### [Set exercise A]
Can you summarize the text on the Fiordland lodge in two sentences?
### [Set exercise B]
Could you extract everything from "Why it matters" down to "the Eglinton Valley." in the text on the Fiordland lodge?

### [Source text]

- - -

Why it matters
New Zealand has a long history of keeping our most spectacular landscapes open for all to enjoy – right from the creation of Tongariro National Park, the first national park in the world gifted by indigenous people.
But a string of applications, from inappropriate helicopter landings to hydro schemes, have tried to erode that basic tenet – that national parks are natural places where the public has the right of entry. The latest of these is an application to the Department of Conservation to build a commercial lodge within Fiordland National Park. This is for the exclusive use of up to 40 guests, near the road to Milford Sound in the Eglinton Valley.
Such exclusive use is not consistent with our National Parks Act; it appropriates public resources for private benefit. There is also no need, which the Fiordland National Park Management Plan recognises by preferring new visitor facilities to be established at existing modified sites.
The proposed lodge, carpark and access track are in an area with few human structures. They would impinge on the Eglinton Valley’s overall sense of naturalness and create a new built area deeper in the Park, beyond the last settlement at Knobs Flat.

- - -

Data entries

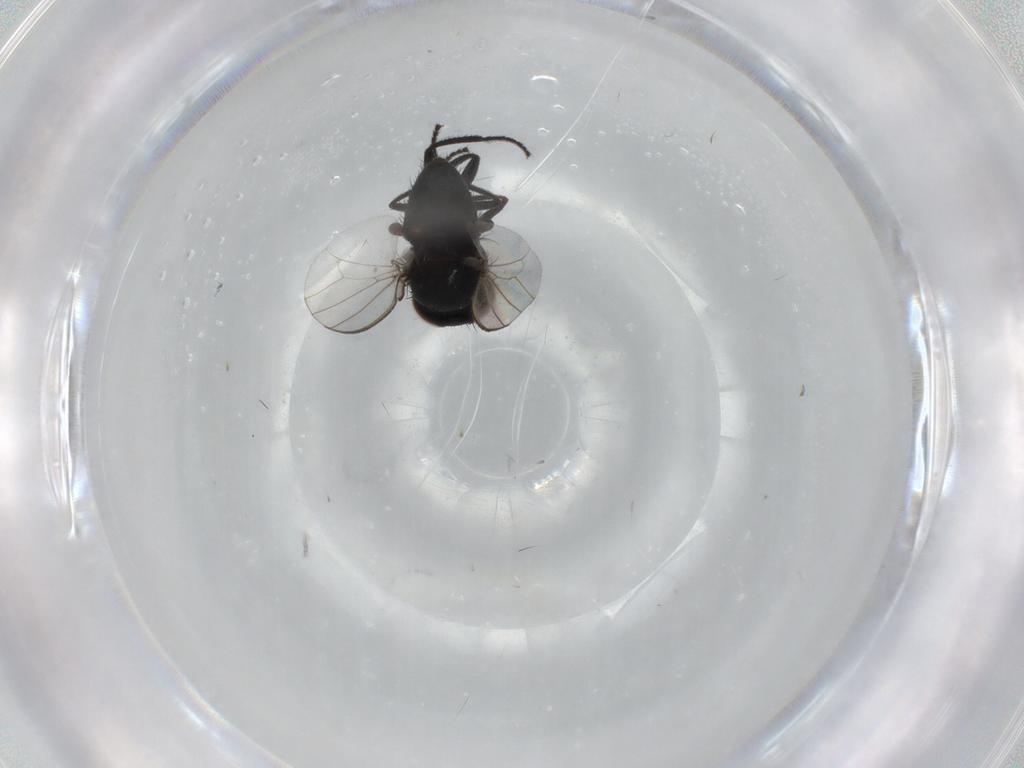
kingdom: Animalia
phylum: Arthropoda
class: Insecta
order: Diptera
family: Milichiidae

- - -

### [Task response A]
New Zealand has long kept its most spectacular landscapes open to all, but a string of applications has tried to erode the public's right of entry to national parks. The latest is a proposal for a commercial lodge in Fiordland National Park's Eglinton Valley for the exclusive use of up to 40 guests, which would conflict with the National Parks Act, go against the park management plan's preference for existing modified sites, and impinge on the valley's naturalness.

### [Task response B]
Why it matters
New Zealand has a long history of keeping our most spectacular landscapes open for all to enjoy – right from the creation of Tongariro National Park, the first national park in the world gifted by indigenous people.
But a string of applications, from inappropriate helicopter landings to hydro schemes, have tried to erode that basic tenet – that national parks are natural places where the public has the right of entry. The latest of these is an application to the Department of Conservation to build a commercial lodge within Fiordland National Park. This is for the exclusive use of up to 40 guests, near the road to Milford Sound in the Eglinton Valley.